古く硬い角質が剥がれ落ち、下から濡れたような美しい漆黒の鱗が現れる。

乾燥による痒みが引いていくのを感じたのか、竜の動きが止まった。

「キュ……キュゥゥゥン……(気持ちええぇぇ……)」

竜はうっとりと目を細め、空中で腹を見せて「ここも頼む」と甘え始めた。

「よしよし、脇の下も乾燥してるわね。リンパも詰まってるわ」

私は巨大な竜を、まるで野良猫のように手懐けてしまった。

地上で見上げていた騎士団と国民は、ポカーンとしている。

「……竜が、喉を鳴らしている?」

「聖女様が……竜を撫で回している……?」

施術完了。

ツヤツヤのテッカテカに生まれ変わった黒竜は、私に頬ずりをしてきた。

どうやら私は「主(飼い主)」として認定されたらしい。

「よしよし、いい子ね。王都を襲っちゃダメよ」

私が竜の鼻先を撫でていると――。

ズサッ!!

突然、私の体が高い位置へ引き上げられた。

クラウス殿下だ。

殿下は私を「お姫様抱っこ」して、竜から距離を取った。

そして、あろうことか伝説の古竜に向かって、殺気に満ちた眼光を向けた。

「……おい、トカゲ」

「殿下?」

「調子に乗るなよ。

彼女の『ゴッドハンド』を独占していいのは、この国の次期国王である俺だけだ」

殿下は本気で嫉妬していた。
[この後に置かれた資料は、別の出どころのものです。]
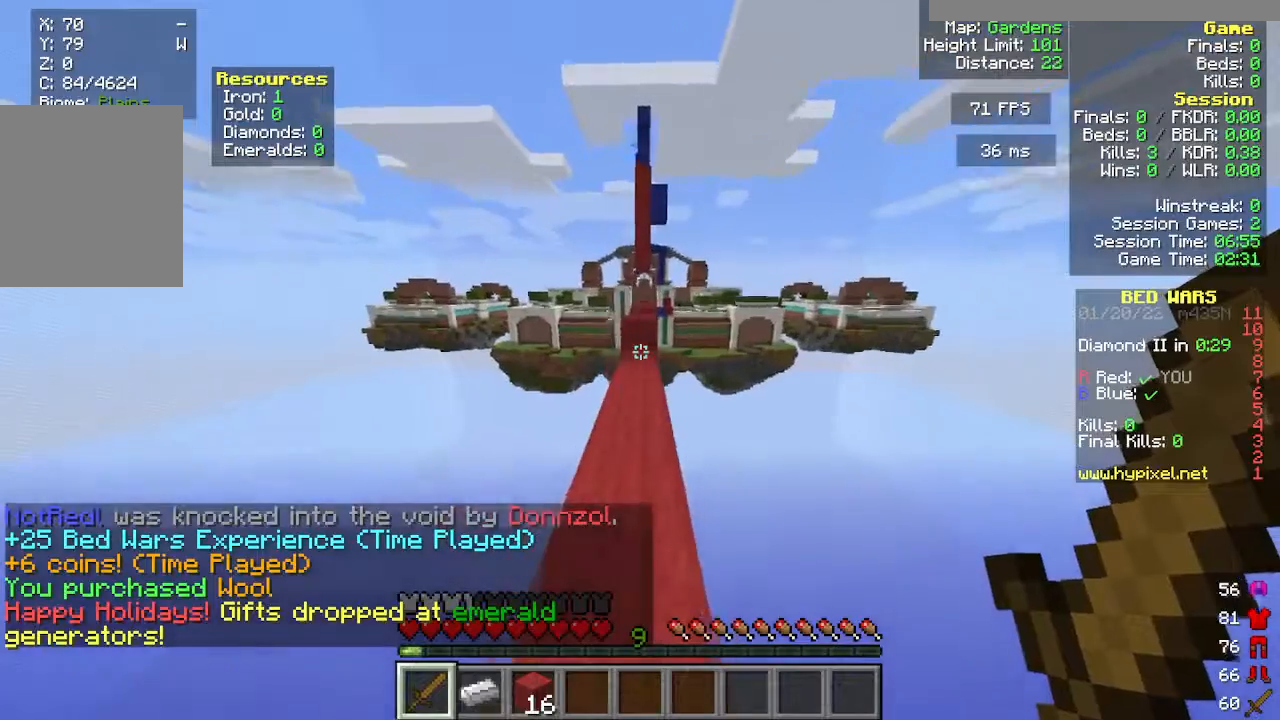
{"keys": ["w"], "mouse": [], "events": []}
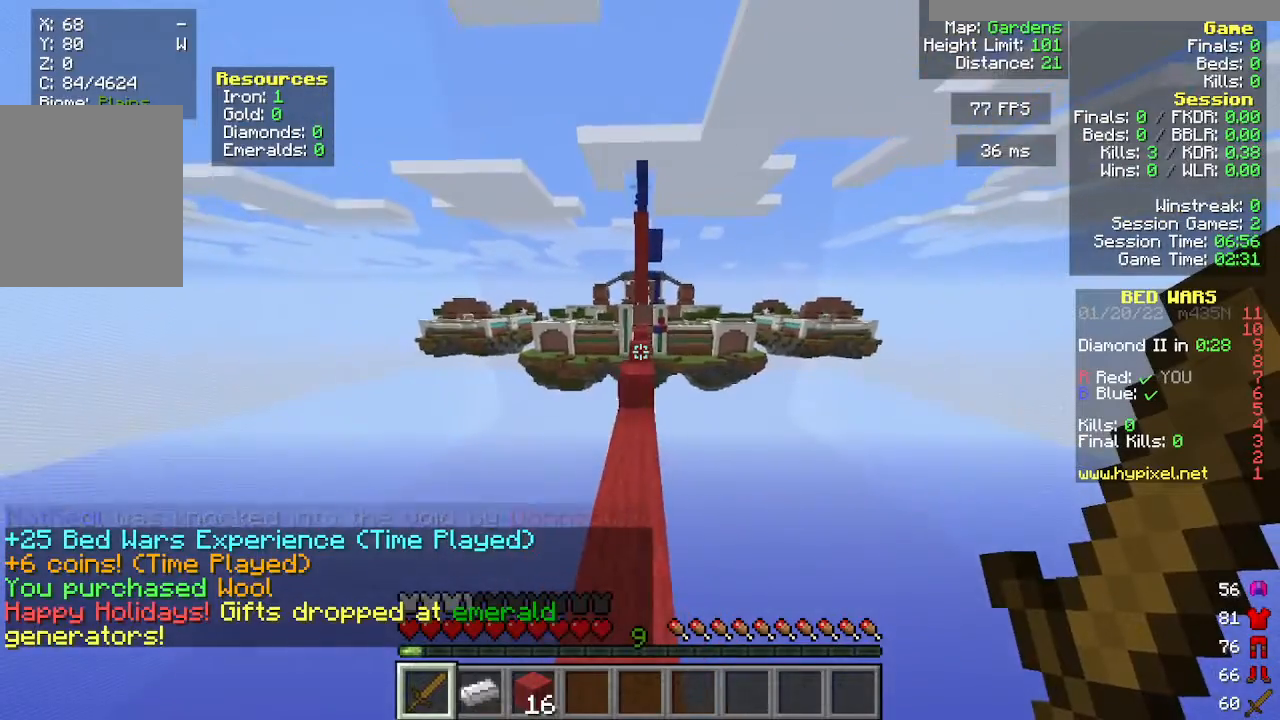
{"keys": ["w"], "mouse": [], "events": [[117, "a", "down"], [233, "a", "up"]]}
相手はドラゴンなのに。

「彼女にすり寄るな! その鱗を引き剥がして財布にするぞ!!」

「キュゥッ!?(理不尽!?)」

黒竜が怯えて縮こまる。

危機は去った。

しかし、翌日の新聞にはこう書かれた。

『美の聖女、伝説の古竜をも陥落させる』

『王太子殿下、竜相手に大人気ない嫉妬を炸裂』

こうして、私のサロンには「最強の番犬ドラゴン」が常駐することになり、セキュリティ(とインパクト)が盤石になったのだった。